Randall T. Shepard, Chief Justice of Indiana.
Dickson, Sullivan, Boehm, and Rucker, J.J., concur.
Shepard, C.J., dissents with opinion.
All the participants in this proceeding recognize that a lawyer trafficking with an inmate by sneaking contraband into the jail is a very weighty form of misconduct, almost shocking, one might say. It is the sort of violation that feeds the worst sort of disdain for the honesty of our profession.
Of course, there is nothing that any of us can do to alter the facts of what respondent did. We lawyers will simply have to take whatever hit her actions have imposed on public trust and confidence in the bar.
On the other hand, our fellow citizens will rightly take account how we lawyers and judges treat respondent's offense. If we treat her offense as though it is a matter of substantial gravity, they will reach a favorable conclusion about how highly we ourselves value honesty in lawyering. If we treat her offense as though it were a relatively modest one, they will reach the opposite conclusion about us.
In deciding whether to vote to approve the agreement for what is effectively a ninety-day suspension with automatic reinstatement, I have read very carefully the voluminous testimonials submitted by respondent and her lawyer. I have read many of them more than once; some of them come from people whom I know rather well and whose ethical judgments I value.
These letters speak of respondent's hard work and proficiency as an advocate and of her contributions to the organized bar. They all acknowledge that what she did in this case was abhorrent. Most of them express surprise that respondent could ever do such a thing. "I've known her for 23 years, and this was the first and only time she's exhibited such a lack of judgment," said one. "I've known Linda for twenty-three years and believe the likelihood of her ever committing a similar act is virtually zero," wrote another. "I have no reason to believe she ever did anything remotely similar to this before," said a third.
But of course, she has.
In the course of this proceeding, I have also spent time studying the last disciplinary case involving Linda Wagoner. The judgment on that violation was entered just six years before the acts giving rise to this one.
Like this matter, it was resolved on the basis of a plea agreement. Unlike this matter, the facts and pleadings were kept confidential then (it would not be so under present rules), and they are still confidential.

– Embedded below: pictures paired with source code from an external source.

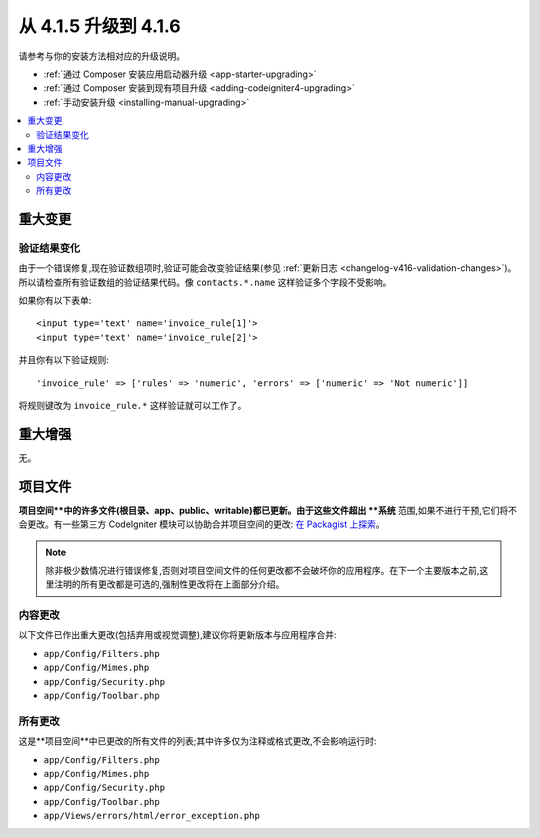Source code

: #############################
从 4.1.5 升级到 4.1.6
#############################

请参考与你的安装方法相对应的升级说明。

- :ref:`通过 Composer 安装应用启动器升级 <app-starter-upgrading>`
- :ref:`通过 Composer 安装到现有项目升级 <adding-codeigniter4-upgrading>`
- :ref:`手动安装升级 <installing-manual-upgrading>`

.. contents::
    :local:
    :depth: 2

重大变更
****************

验证结果变化
=========================

由于一个错误修复,现在验证数组项时,验证可能会改变验证结果(参见 :ref:`更新日志 <changelog-v416-validation-changes>`)。所以请检查所有验证数组的验证结果代码。像 ``contacts.*.name`` 这样验证多个字段不受影响。

如果你有以下表单::

    <input type='text' name='invoice_rule[1]'>
    <input type='text' name='invoice_rule[2]'>

并且你有以下验证规则::

    'invoice_rule' => ['rules' => 'numeric', 'errors' => ['numeric' => 'Not numeric']]

将规则键改为 ``invoice_rule.*`` 这样验证就可以工作了。

重大增强
*********************

无。

项目文件
*************

**项目空间**中的许多文件(根目录、app、public、writable)都已更新。由于这些文件超出 **系统** 范围,如果不进行干预,它们将不会更改。有一些第三方 CodeIgniter 模块可以协助合并项目空间的更改: `在 Packagist 上探索 <https://packagist.org/explore/?query=codeigniter4%20updates>`_。

.. note:: 除非极少数情况进行错误修复,否则对项目空间文件的任何更改都不会破坏你的应用程序。在下一个主要版本之前,这里注明的所有更改都是可选的,强制性更改将在上面部分介绍。

内容更改
===============

以下文件已作出重大更改(包括弃用或视觉调整),建议你将更新版本与应用程序合并:

* ``app/Config/Filters.php``
* ``app/Config/Mimes.php``
* ``app/Config/Security.php``
* ``app/Config/Toolbar.php``

所有更改
===========

这是**项目空间**中已更改的所有文件的列表;其中许多仅为注释或格式更改,不会影响运行时:

* ``app/Config/Filters.php``
* ``app/Config/Mimes.php``
* ``app/Config/Security.php``
* ``app/Config/Toolbar.php``
* ``app/Views/errors/html/error_exception.php``
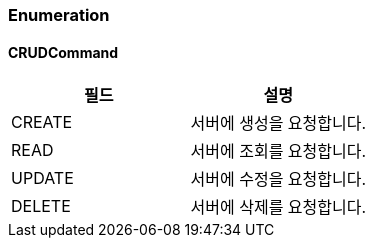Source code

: === Enumeration

==== CRUDCommand
|===
| 필드 | 설명

| CREATE | 서버에 생성을 요청합니다.
| READ | 서버에 조회를 요청합니다.
| UPDATE | 서버에 수정을 요청합니다.
| DELETE | 서버에 삭제를 요청합니다.
|===
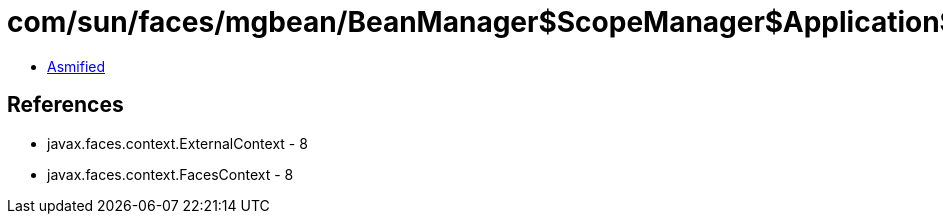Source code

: = com/sun/faces/mgbean/BeanManager$ScopeManager$ApplicationScopeHandler.class

 - link:BeanManager$ScopeManager$ApplicationScopeHandler-asmified.java[Asmified]

== References

 - javax.faces.context.ExternalContext - 8
 - javax.faces.context.FacesContext - 8
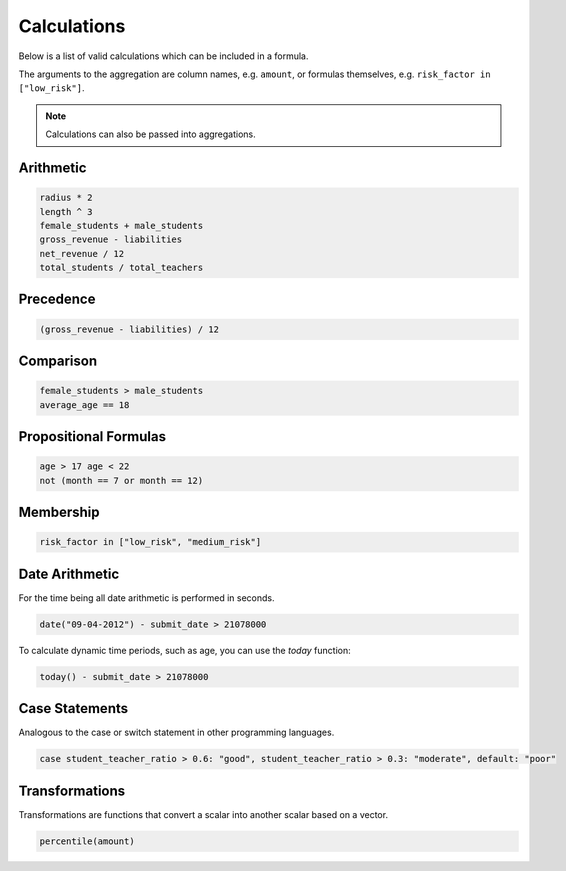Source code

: Calculations
============

Below is a list of valid calculations which can be included in a formula.

The arguments to the aggregation are column names, e.g. ``amount``, or formulas
themselves, e.g. ``risk_factor in ["low_risk"]``.

.. note::

    Calculations can also be passed into aggregations.

Arithmetic
----------

.. code-block:: sh

    radius * 2
    length ^ 3
    female_students + male_students
    gross_revenue - liabilities
    net_revenue / 12
    total_students / total_teachers

Precedence
----------

.. code-block:: sh

    (gross_revenue - liabilities) / 12

Comparison
----------

.. code-block:: sh

    female_students > male_students
    average_age == 18

Propositional Formulas
----------------------

.. code-block:: sh

    age > 17 age < 22
    not (month == 7 or month == 12)

Membership
----------

.. code-block:: sh

    risk_factor in ["low_risk", "medium_risk"]
    
Date Arithmetic
---------------

For the time being all date arithmetic is performed in seconds.

.. code-block:: sh

    date("09-04-2012") - submit_date > 21078000

To calculate dynamic time periods, such as age, you can use the `today`
function:

.. code-block:: sh

    today() - submit_date > 21078000

Case Statements
---------------

Analogous to the case or switch statement in other programming languages.

.. code-block:: sh

    case student_teacher_ratio > 0.6: "good", student_teacher_ratio > 0.3: "moderate", default: "poor"

Transformations
---------------

Transformations are functions that convert a scalar into another scalar
based on a vector.

.. code-block:: sh

    percentile(amount)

The nature of the violation is thus not widely known, apparently even to those who know the respondent relatively well.
In retrospect, I am surprised that I voted to dispose of that case on the basis of a private reprimand, for, if anything, the offense was more serious than the one before us now. But, it is our policy to encourage agreements. And moreover, keeping in mind my own human frailties, I believe in second chances.
I am not as favorable about third chances. Respondent has committed two separate acts of substantial dishonesty under circumstances in which there was time for contemplation. These violations occurred pretty close to each other in time. I think this forfeits the presumptions of honesty that we make about each other as lawyers. I would require that she prove her character and fitness in a reinstatement hearing, rather than return her law license automatically.